"Кислота" с момента премьеры на "Кинотавре" (где фильм Александра Горчилина получил приз за лучший дебют) успела превратиться в одну из самых обсуждаемых отечественных картин года. Из-за этого вокруг фильма уже сложилось "облако тэгов", с помощью которого это кино пытаются объяснить. Самым заметным из этих тэгов видится "манифест двадцатилетних". Мол, "Кислота" - это кино, в котором образованные миллениалы высказывают свою эстетическую и социально-политическую программу. При ближайшем рассмотрении, этот тезис оказывается имеющим мало отношения к реальности. Да, в "Кислоте" есть ряд громких фраз, в которых персонажи пытаются дать характеристику не столько самим себе , сколько всему поколению - "наша проблема состоит в том, что у нас нет проблем", или "что мы можем дать миру, кроме зарядки для айфона?". Но они мало того, что выглядят вставленными в фильм ради красного словца и, в общем, довольно бессмысленными (уж зарядка для айфона - совершенно точно не изобретение нынешних 20-летних), так еще и уводят разговор о фильме в ненужную сторону.
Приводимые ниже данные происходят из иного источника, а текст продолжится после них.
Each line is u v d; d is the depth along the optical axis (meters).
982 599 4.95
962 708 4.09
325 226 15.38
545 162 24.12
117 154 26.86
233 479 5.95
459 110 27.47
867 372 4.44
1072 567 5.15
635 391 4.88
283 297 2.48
За нагромождением броской словесной мишуры, которая, быть может, прокатывает в модном театре (сценарий писал штатный драматург "Гоголь-центра" Валерий Печейкин - и это корень многих проблем фильма), но на экране смотрится напыщенно и фальшиво, легко пропустить те вещи, за которые это кино можно ценить. В первую очередь, это знание и точное изображение реалий жизни современной обеспеченной молодежи из крупных городов, bourgeois bohemian, народившейся в конце 2000-х небольшой, но заметной прослойки юных буржуа с амбициями художников. Александр Горчилин максимально далек от того, чтобы снимать сатиру на своих героев-мажоров - видимо, в них он смотрится, как в зеркало. И потому пытается разглядеть экзистенциальные бездны в той членовредительской ерунде, которую творят герои - один еще до начала событий фильма делает себе обрезание, другой после бурной вечеринки выпивает кислоту и на какое-то время теряет способность говорить.
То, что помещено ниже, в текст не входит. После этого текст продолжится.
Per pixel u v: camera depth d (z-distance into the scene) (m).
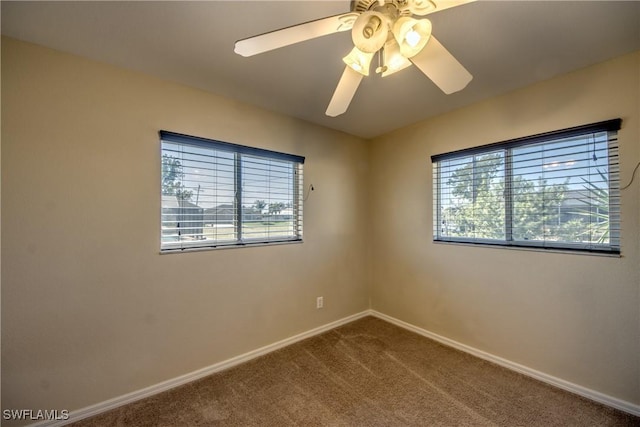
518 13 1.30
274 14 1.30
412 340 2.58
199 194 2.08
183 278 1.95
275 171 2.51
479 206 2.32
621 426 1.50
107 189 1.68
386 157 3.07
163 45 1.53
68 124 1.57
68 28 1.38
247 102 2.26
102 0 1.19
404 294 2.89
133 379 1.75
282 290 2.49
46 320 1.51
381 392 1.81
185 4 1.23
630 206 1.61
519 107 2.04
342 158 3.00
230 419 1.58
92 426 1.53
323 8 1.26
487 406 1.67
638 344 1.58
Трехэтажная метафоричность происходящего (ну как же - кровавая потеря невинности и безмолвный протест) в фильме по-дурацки нарочита, а от того довольно комична. Но тут, конечно, неплохо бы себя одернуть и вспомнить, что и авторам, и целевой аудитории "Кислоты" немного за 20. В этом возрасте даже неглупым людям свойственно с важным видом изрекать трюизмы. Другой небезынтересный аспект фильма - тема отцов и детей. Отсутствие нормальной связи между поколениями - ключевая тема нашего авторского кино последних пары лет. На "Кинотавре" многие конкурсные картины в том или ином виде рассказывали о родителях, издевающихся над своими детьми. "Кислота" тоже вроде бы продолжает этот разговор, но на самом деле служит контрапунктом "кинотавровской" обойме. Папы ни у Пети, ни у Саши нет, мамы в их жизни играют роль второстепенную. И довольно быстро становится понятно, что все их кажущиеся хаотичными метания - ни что иное, как поиски человека, который заменил бы им отца. В качестве замены отцу один из героев находит наименее подходящего на эту роль человека: падкого на юные тела деятеля современного искусства, который ближе к финалу с энтузиазмом, достойным лучшего применения, ударяется в христианство. Тут авторам сложно отказать и в знании дела, и в отменном чувстве юмора. Но если отвлечься от этих сардонических деталей, то самым занятным окажется то, каким конфликт поколений видится генерации "детей". 26-летний Горчилин заставляет своих героев испытывать тоску по самой идее отца - из этого факта можно сделать ряд далекоидущих публицистических выводов, которым вряд ли место в этой заметке.
"Кислота", которая начинается как фильм Гаспара Ноэ, а затем превращается в "Ученика" Кирилла Серебренникова, производит больше шума, чем смыслов. Но в конце концов, кто сказал, что шум для молодого кино - это обязательно плохо? Эффектно пошуметь тоже ведь нужно уметь.